Mads Pedersen was widely seen as one of the main challengers to Mathieu van der Poel and Tadej Pogačar this spring, but his crash at the Volta Comunitat Valenciana has dealt the Dane a major setback. In his own podcast Lang Distance, Pedersen shared an update a week and a half on from the incident. Pedersen went down in the opening stage in Spain, suffering fractures to his collarbone and his wrist. Because the crash was not shown live on TV, the Lidl–Trek leader used the podcast episode to explain exactly what happened—and why the first moments after the fall were so frightening.
“In a narrow descent we came into a left-hand corner, where two riders on the left side of the road were riding next to each other, meaning there was no space left for the riders on the right,” Pedersen explained. The former world champion ended up off the road and hit the ground hard, landing on his head and back after flipping over.
Pedersen said he immediately knew his collarbone was broken, but the first medical staff on the scene feared something even worse: a back fracture. Thankfully, that was ruled out—but the eventual diagnosis was still serious, with a broken left wrist and a fractured right collarbone after the high-speed impact.
Mads Pedersen has been one of the standout riders in the
Classics in recent years, and Lidl–Trek had built much of its spring around him once again.
Continue reading below the photo.
Mads Pedersen was one of the tastemakers in the classics in recent years.
Pedersen knows spring could become “a very difficult story”
Lidl–Trek had already communicated earlier that Pedersen will only return once he can be genuinely competitive. The rider himself has already been able to spin lightly on the rollers to keep the blood flowing, but he admits that getting back to full strength for this spring’s biggest one-day races will be extremely difficult.

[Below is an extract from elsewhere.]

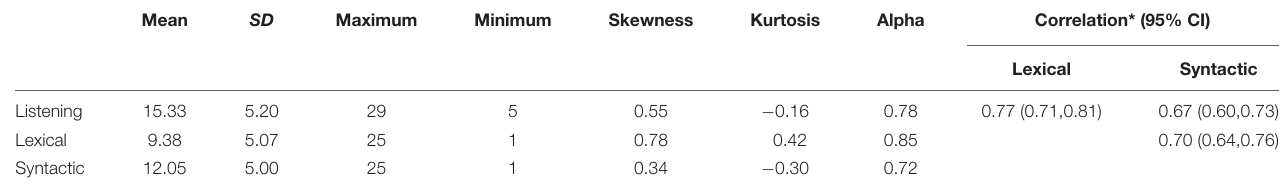
TABLE 1 | Descriptive statistics, reliabilities, and correlations ( n =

Paris–Nice and Milan–Sanremo already look likely to be off the table. “It already looks very difficult now,” Pedersen said of what remains of his spring. “One more setback and it might be impossible. But I have to try—for myself and for the guys around me. I have to try to make it work.”
Under normal circumstances, Sanremo would be followed by a full focus on the Flemish Classics and Paris–Roubaix. For Pedersen, however, it is now a pure race against the clock. Either way, fans will not see him at Opening Weekend: the rider who won Gent–Wevelgem last season and finished on the podium at both the Tour of Flanders and Paris–Roubaix was never planning to race there this year.